Extracted data entries

#####

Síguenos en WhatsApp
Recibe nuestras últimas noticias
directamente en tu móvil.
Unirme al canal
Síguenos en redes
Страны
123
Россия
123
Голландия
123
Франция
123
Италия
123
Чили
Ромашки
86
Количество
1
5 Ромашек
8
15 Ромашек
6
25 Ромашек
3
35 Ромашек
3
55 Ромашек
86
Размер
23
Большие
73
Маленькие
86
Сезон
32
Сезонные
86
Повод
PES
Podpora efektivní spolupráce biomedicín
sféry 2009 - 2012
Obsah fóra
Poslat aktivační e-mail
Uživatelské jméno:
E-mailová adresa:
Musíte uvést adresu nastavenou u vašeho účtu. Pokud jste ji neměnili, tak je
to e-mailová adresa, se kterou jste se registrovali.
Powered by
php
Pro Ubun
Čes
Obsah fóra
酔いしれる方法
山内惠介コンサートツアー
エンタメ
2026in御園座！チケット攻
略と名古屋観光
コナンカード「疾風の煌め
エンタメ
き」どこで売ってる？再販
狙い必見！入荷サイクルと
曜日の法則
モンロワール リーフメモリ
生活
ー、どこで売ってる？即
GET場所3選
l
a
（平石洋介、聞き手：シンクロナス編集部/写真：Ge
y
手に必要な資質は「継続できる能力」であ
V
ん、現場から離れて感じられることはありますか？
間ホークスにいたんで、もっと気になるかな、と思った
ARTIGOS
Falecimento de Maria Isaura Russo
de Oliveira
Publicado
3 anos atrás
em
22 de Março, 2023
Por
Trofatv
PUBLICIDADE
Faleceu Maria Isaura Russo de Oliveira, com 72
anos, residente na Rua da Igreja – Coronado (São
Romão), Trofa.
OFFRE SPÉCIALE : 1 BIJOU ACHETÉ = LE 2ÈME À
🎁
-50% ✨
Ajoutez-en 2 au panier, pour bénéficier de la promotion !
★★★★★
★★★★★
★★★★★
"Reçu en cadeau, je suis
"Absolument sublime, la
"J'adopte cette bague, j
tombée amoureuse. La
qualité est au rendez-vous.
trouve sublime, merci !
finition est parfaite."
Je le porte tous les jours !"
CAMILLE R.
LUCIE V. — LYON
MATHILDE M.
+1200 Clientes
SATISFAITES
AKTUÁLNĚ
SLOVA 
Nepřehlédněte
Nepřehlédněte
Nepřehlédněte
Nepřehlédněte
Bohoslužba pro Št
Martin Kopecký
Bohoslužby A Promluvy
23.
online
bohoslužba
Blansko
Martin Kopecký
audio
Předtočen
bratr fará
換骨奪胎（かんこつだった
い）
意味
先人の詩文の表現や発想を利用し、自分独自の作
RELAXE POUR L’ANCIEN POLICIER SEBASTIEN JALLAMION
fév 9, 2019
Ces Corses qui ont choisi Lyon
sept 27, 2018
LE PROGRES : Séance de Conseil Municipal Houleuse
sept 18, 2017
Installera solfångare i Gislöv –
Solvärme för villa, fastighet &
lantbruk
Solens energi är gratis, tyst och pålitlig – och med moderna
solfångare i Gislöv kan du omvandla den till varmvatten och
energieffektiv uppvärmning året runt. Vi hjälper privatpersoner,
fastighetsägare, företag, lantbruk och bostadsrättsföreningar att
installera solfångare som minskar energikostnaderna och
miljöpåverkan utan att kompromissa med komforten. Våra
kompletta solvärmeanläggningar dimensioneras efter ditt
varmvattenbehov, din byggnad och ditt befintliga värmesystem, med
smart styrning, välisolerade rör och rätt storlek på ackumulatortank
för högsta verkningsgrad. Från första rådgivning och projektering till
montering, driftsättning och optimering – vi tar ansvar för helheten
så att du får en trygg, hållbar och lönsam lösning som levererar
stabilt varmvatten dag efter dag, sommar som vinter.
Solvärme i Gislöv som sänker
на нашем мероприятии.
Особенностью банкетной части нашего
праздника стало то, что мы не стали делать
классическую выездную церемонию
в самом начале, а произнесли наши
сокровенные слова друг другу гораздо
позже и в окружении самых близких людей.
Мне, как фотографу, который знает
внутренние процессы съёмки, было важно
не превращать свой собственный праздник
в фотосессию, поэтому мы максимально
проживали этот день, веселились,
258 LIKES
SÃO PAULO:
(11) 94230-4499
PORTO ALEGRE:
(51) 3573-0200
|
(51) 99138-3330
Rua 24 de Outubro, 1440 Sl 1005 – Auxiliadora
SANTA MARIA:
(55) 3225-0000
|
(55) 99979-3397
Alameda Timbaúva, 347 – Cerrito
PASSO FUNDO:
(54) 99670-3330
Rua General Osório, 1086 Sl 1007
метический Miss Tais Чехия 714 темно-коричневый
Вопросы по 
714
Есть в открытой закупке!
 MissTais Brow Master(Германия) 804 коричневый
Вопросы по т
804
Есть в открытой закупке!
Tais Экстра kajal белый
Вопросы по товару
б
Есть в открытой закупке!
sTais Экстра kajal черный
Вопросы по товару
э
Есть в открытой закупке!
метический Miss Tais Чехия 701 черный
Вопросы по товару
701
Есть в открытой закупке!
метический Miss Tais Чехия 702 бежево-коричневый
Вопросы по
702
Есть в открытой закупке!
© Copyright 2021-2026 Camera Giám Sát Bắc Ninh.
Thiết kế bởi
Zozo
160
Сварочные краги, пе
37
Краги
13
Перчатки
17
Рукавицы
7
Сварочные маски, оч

#####

**WHAT IS BEING ASKED**
Convert every line of the material above into a JSON list of strings, one string per line, omitting blank lines.

**EXERCISE OUTPUT**
[
  "Síguenos en WhatsApp",
  "Recibe nuestras últimas noticias",
  "directamente en tu móvil.",
  "Unirme al canal",
  "Síguenos en redes",
  "Страны",
  "123",
  "Россия",
  "123",
  "Голландия",
  "123",
  "Франция",
  "123",
  "Италия",
  "123",
  "Чили",
  "Ромашки",
  "86",
  "Количество",
  "1",
  "5 Ромашек",
  "8",
  "15 Ромашек",
  "6",
  "25 Ромашек",
  "3",
  "35 Ромашек",
  "3",
  "55 Ромашек",
  "86",
  "Размер",
  "23",
  "Большие",
  "73",
  "Маленькие",
  "86",
  "Сезон",
  "32",
  "Сезонные",
  "86",
  "Повод",
  "PES",
  "Podpora efektivní spolupráce biomedicín",
  "sféry 2009 - 2012",
  "Obsah fóra",
  "Poslat aktivační e-mail",
  "Uživatelské jméno:",
  "E-mailová adresa:",
  "Musíte uvést adresu nastavenou u vašeho účtu. Pokud jste ji neměnili, tak je",
  "to e-mailová adresa, se kterou jste se registrovali.",
  "Powered by",
  "php",
  "Pro Ubun",
  "Čes",
  "Obsah fóra",
  "酔いしれる方法",
  "山内惠介コンサートツアー",
  "エンタメ",
  "2026in御園座！チケット攻",
  "略と名古屋観光",
  "コナンカード「疾風の煌め",
  "エンタメ",
  "き」どこで売ってる？再販",
  "狙い必見！入荷サイクルと",
  "曜日の法則",
  "モンロワール リーフメモリ",
  "生活",
  "ー、どこで売ってる？即",
  "GET場所3選",
  "l",
  "a",
  "（平石洋介、聞き手：シンクロナス編集部/写真：Ge",
  "y",
  "手に必要な資質は「継続できる能力」であ",
  "V",
  "ん、現場から離れて感じられることはありますか？",
  "間ホークスにいたんで、もっと気になるかな、と思った",
  "ARTIGOS",
  "Falecimento de Maria Isaura Russo",
  "de Oliveira",
  "Publicado",
  "3 anos atrás",
  "em",
  "22 de Março, 2023",
  "Por",
  "Trofatv",
  "PUBLICIDADE",
  "Faleceu Maria Isaura Russo de Oliveira, com 72",
  "anos, residente na Rua da Igreja – Coronado (São",
  "Romão), Trofa.",
  "OFFRE SPÉCIALE : 1 BIJOU ACHETÉ = LE 2ÈME À",
  "🎁",
  "-50% ✨",
  "Ajoutez-en 2 au panier, pour bénéficier de la promotion !",
  "★★★★★",
  "★★★★★",
  "★★★★★",
  "\"Reçu en cadeau, je suis",
  "\"Absolument sublime, la",
  "\"J'adopte cette bague, j",
  "tombée amoureuse. La",
  "qualité est au rendez-vous.",
  "trouve sublime, merci !",
  "finition est parfaite.\"",
  "Je le porte tous les jours !\"",
  "CAMILLE R.",
  "LUCIE V. — LYON",
  "MATHILDE M.",
  "+1200 Clientes",
  "SATISFAITES",
  "AKTUÁLNĚ",
  "SLOVA ",
  "Nepřehlédněte",
  "Nepřehlédněte",
  "Nepřehlédněte",
  "Nepřehlédněte",
  "Bohoslužba pro Št",
  "Martin Kopecký",
  "Bohoslužby A Promluvy",
  "23.",
  "online",
  "bohoslužba",
  "Blansko",
  "Martin Kopecký",
  "audio",
  "Předtočen",
  "bratr fará",
  "換骨奪胎（かんこつだった",
  "い）",
  "意味",
  "先人の詩文の表現や発想を利用し、自分独自の作",
  "RELAXE POUR L’ANCIEN POLICIER SEBASTIEN JALLAMION",
  "fév 9, 2019",
  "Ces Corses qui ont choisi Lyon",
  "sept 27, 2018",
  "LE PROGRES : Séance de Conseil Municipal Houleuse",
  "sept 18, 2017",
  "Installera solfångare i Gislöv –",
  "Solvärme för villa, fastighet &",
  "lantbruk",
  "Solens energi är gratis, tyst och pålitlig – och med moderna",
  "solfångare i Gislöv kan du omvandla den till varmvatten och",
  "energieffektiv uppvärmning året runt. Vi hjälper privatpersoner,",
  "fastighetsägare, företag, lantbruk och bostadsrättsföreningar att",
  "installera solfångare som minskar energikostnaderna och",
  "miljöpåverkan utan att kompromissa med komforten. Våra",
  "kompletta solvärmeanläggningar dimensioneras efter ditt",
  "varmvattenbehov, din byggnad och ditt befintliga värmesystem, med",
  "smart styrning, välisolerade rör och rätt storlek på ackumulatortank",
  "för högsta verkningsgrad. Från första rådgivning och projektering till",
  "montering, driftsättning och optimering – vi tar ansvar för helheten",
  "så att du får en trygg, hållbar och lönsam lösning som levererar",
  "stabilt varmvatten dag efter dag, sommar som vinter.",
  "Solvärme i Gislöv som sänker",
  "на нашем мероприятии.",
  "Особенностью банкетной части нашего",
  "праздника стало то, что мы не стали делать",
  "классическую выездную церемонию",
  "в самом начале, а произнесли наши",
  "сокровенные слова друг другу гораздо",
  "позже и в окружении самых близких людей.",
  "Мне, как фотографу, который знает",
  "внутренние процессы съёмки, было важно",
  "не превращать свой собственный праздник",
  "в фотосессию, поэтому мы максимально",
  "проживали этот день, веселились,",
  "258 LIKES",
  "SÃO PAULO:",
  "(11) 94230-4499",
  "PORTO ALEGRE:",
  "(51) 3573-0200",
  "|",
  "(51) 99138-3330",
  "Rua 24 de Outubro, 1440 Sl 1005 – Auxiliadora",
  "SANTA MARIA:",
  "(55) 3225-0000",
  "|",
  "(55) 99979-3397",
  "Alameda Timbaúva, 347 – Cerrito",
  "PASSO FUNDO:",
  "(54) 99670-3330",
  "Rua General Osório, 1086 Sl 1007",
  "метический Miss Tais Чехия 714 темно-коричневый",
  "Вопросы по ",
  "714",
  "Есть в открытой закупке!",
  " MissTais Brow Master(Германия) 804 коричневый",
  "Вопросы по т",
  "804",
  "Есть в открытой закупке!",
  "Tais Экстра kajal белый",
  "Вопросы по товару",
  "б",
  "Есть в открытой закупке!",
  "sTais Экстра kajal черный",
  "Вопросы по товару",
  "э",
  "Есть в открытой закупке!",
  "метический Miss Tais Чехия 701 черный",
  "Вопросы по товару",
  "701",
  "Есть в открытой закупке!",
  "метический Miss Tais Чехия 702 бежево-коричневый",
  "Вопросы по",
  "702",
  "Есть в открытой закупке!",
  "© Copyright 2021-2026 Camera Giám Sát Bắc Ninh.",
  "Thiết kế bởi",
  "Zozo",
  "160",
  "Сварочные краги, пе",
  "37",
  "Краги",
  "13",
  "Перчатки",
  "17",
  "Рукавицы",
  "7",
  "Сварочные маски, оч"
]